### TASK BRIEF
Copy out each line of the data that contains "official".

### SUPPLIED MATERIAL
⁂

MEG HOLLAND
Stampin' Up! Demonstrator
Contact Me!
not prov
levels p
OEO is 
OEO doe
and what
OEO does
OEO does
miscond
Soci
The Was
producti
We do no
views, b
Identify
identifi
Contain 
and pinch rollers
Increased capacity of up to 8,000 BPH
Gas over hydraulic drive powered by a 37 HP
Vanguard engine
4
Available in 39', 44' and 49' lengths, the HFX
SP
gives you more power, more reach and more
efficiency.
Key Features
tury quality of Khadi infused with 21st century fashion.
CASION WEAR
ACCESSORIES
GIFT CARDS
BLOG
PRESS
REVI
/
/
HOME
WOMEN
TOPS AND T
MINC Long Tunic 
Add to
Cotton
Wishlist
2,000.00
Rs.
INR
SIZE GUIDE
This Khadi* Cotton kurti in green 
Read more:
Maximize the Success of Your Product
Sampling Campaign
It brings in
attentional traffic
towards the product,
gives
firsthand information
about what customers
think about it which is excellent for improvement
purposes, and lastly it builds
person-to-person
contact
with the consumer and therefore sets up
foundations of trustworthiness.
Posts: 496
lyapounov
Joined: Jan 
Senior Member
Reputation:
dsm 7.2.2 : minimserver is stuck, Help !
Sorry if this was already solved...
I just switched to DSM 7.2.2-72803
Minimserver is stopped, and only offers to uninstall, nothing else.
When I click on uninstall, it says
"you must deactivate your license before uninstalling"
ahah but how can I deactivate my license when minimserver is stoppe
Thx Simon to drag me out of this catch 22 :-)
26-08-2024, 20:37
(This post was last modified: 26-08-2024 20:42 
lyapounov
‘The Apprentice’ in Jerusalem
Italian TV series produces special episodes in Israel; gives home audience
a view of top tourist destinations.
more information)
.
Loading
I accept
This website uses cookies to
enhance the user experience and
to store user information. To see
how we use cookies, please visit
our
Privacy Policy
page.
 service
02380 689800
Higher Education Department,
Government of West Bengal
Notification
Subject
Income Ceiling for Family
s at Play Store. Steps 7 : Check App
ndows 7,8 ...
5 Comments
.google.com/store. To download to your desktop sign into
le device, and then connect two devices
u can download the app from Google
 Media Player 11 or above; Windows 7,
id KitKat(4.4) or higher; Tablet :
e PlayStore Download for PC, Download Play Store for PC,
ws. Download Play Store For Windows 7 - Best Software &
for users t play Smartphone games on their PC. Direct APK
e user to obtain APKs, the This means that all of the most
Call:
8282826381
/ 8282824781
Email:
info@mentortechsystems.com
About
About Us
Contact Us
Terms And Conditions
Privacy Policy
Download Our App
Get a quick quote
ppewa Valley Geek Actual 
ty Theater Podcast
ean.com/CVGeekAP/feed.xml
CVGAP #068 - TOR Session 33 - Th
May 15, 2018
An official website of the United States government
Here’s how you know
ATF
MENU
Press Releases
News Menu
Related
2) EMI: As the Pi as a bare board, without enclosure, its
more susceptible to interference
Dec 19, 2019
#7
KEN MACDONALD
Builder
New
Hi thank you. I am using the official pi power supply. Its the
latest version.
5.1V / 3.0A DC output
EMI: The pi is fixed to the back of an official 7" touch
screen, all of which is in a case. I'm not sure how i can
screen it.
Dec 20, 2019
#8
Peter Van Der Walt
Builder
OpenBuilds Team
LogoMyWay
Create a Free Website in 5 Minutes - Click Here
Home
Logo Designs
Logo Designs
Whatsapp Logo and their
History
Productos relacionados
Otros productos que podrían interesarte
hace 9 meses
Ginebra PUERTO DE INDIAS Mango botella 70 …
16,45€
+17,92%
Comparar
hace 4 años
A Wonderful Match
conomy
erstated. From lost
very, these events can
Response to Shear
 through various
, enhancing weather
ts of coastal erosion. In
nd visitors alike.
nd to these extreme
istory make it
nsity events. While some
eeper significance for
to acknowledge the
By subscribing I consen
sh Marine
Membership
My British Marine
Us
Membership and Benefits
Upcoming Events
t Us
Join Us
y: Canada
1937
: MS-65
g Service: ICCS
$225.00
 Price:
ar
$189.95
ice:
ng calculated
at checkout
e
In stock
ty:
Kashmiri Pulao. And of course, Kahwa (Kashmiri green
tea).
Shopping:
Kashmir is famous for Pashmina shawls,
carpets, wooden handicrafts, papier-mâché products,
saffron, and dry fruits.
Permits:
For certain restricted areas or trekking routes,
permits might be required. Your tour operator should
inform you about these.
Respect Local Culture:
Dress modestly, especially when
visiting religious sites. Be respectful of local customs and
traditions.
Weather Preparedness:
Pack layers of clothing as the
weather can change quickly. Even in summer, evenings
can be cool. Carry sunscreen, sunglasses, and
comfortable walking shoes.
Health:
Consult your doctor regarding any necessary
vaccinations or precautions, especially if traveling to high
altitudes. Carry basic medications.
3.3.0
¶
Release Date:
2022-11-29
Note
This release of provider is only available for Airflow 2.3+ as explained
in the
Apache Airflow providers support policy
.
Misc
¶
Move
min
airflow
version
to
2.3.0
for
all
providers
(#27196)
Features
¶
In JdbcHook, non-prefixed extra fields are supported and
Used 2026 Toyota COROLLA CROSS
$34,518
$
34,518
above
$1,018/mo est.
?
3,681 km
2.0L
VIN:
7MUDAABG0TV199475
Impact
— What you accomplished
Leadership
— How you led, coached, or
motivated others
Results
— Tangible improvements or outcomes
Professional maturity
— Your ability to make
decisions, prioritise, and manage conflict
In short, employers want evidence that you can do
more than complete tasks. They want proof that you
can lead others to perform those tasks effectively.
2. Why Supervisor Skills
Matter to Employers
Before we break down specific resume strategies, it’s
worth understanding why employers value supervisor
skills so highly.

⁂

### EXERCISE RESPONSE
An official website of the United States government
Hi thank you. I am using the official pi power supply. Its the
EMI: The pi is fixed to the back of an official 7" touch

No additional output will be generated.